Galisteo Mud

Robert King

THERE IS SOMETHING WILD IN ROBERT KING’S BACKYARD. Clay. Feral clay. Stone clay. Clay that has rested in the Galisteo Basin for millions of years. And it is healing Robert King.

King heals other people. He’s a doctor, specializing in desperately needed gender-affirming care. Before that, he launched a radical program to train native physicians in his home, the Choctaw reservation in Oklahoma.

A lot of amazing work. And, well, a lot of work. So, when he needed a break, something new, he moved to Galisteo and started to work with the clay. Just like that. No training, nothing. Except a passion for the earth and this material. And now it’s his muse, and his teacher.

You’re a doctor.

Yeah, I do telemedicine. Primarily psychiatry and gender-affirming care.

I was working with someone recently. Our patients get to choose what name they have on their chart, what the doctor will call them. They have their legal name and their chosen name. I greeted this person by their chosen name and they started crying uncontrollably. And I asked, Is everything OK? And they said, No on has ever called me that. It’s moving stuff. And there’s a huge need for it in our world.

Before that, I was working on my reservation, the Choctaw nation, in Oklahoma. I’m trained as a family medicine doctor, and I started a practice for my tribe. Within the Oklahoma tribes, there are huge health disparities, issues with access to care, quality of care, and provider mistrust.

A big part of it was that physicians aren’t grown in those areas, they’re not native, they’re brought in from other places, and there’s high turnover. So there’s a new physician every time you go.

So I started a family medicine residency program, where we trained physicians on site, in the hopes that they would stay. Amazingly, we were insanely successful – 90% of our resident physicians practiced in rural areas and 75% practiced on the reservation. We did that for ten years. It was dramatic, incredibly dramatic.

But it was also really hard work. I busted my ass for a decade, and began to get burned out. I finally turned over the program to two of my former graduates, and they’re still running the program today.

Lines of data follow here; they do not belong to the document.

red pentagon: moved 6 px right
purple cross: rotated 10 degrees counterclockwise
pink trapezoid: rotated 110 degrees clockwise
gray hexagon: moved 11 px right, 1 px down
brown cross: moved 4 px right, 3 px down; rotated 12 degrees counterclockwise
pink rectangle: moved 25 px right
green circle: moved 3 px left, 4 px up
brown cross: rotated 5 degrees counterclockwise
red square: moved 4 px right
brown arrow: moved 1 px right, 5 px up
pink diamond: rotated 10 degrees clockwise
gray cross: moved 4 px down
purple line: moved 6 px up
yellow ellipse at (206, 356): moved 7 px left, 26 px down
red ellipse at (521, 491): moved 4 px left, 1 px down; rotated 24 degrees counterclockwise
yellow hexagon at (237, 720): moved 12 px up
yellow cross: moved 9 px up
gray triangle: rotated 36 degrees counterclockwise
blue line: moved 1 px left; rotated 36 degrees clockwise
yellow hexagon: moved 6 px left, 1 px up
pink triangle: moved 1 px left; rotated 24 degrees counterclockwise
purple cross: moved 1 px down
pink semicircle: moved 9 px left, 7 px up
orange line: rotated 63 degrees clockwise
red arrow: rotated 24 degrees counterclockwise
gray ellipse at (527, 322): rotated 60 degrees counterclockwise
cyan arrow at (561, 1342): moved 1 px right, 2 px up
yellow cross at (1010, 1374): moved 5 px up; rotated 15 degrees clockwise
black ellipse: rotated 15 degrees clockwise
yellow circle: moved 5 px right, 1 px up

I needed a break and that’s when I came to New Mexico. I’ve always liked the lower Rockies and this place seemed perfect.

And you started working with clay.

I picked it up during COVID. COVID was a time we had to be inside – and inside ourselves. That’s when I discovered clay. Which is strange because it feels like I’ve done it forever. The first time I sat down and the clay began spinning, I thought, I want to do this for a really long time.

But at first I was using clay I’d purchased and it didn’t feel right. I was trying to connect to this place and it seemed so foreign. When I started using the local clay, it made all of the difference.

I was immediately attracted to where I live, the Galisteo Basin, but I was also a little afraid of it. It’s so windswept and desolate. And when I started using the local wild clay, my pottery became…

Windswept and desolate.

Yes! I’m always drawn to the things that make me a little afraid.

I don’t like to use much glaze. I prefer just the native clays that I get locally, right here on my property, in the arroyos. The clay here is stoneware clay, so I can make dinnerware with it – it’s pretty rare and its right in my backyard.

If you look at my work, it’s just local wild clay and water, that’s literally it. There’s so much soul in the clay. I don’t do anything to it.

It’s interesting coming to this as a doctor. Obviously there’s the dynamic process of making pottery, but it’s also intensely scientific. On any given day, I may be playing geologist, archaeologist, chemist, engineer. To truly be able to manage your craft, you have to know a lot about a lot of different sciences. So it was a fit for me. For sure.

It seems like the clay has sort of changed your life.

It’s been really, really important for me. One of the things the clay has taught me is about accepting impermanence. There’s so many things that can go wrong. You can do everything right and still something doesn’t work. Of course, every now and then I get attached to a piece and that is dangerous business.

It’s just letting go. I mean, in what other art form do you do all of your work and then just hand the piece over to an oven and temperatures of 2300 degrees? You never really know what’s going to happen. You set things in motion, but then you have to release it. Every time, you have to release it.

You can’t control it.

Control. Yeah, that was important for me because growing up as a young man, I felt a lot of times that I didn’t have much control, and so there were times in my life where I tried to exert control, force control. Really, the clay has been profound for me. It’s a relationship with the earth.

I want the clay to be wild. I’m not going to throw a bunch of pretty glazes on it and make it precious. I want it to be as it is.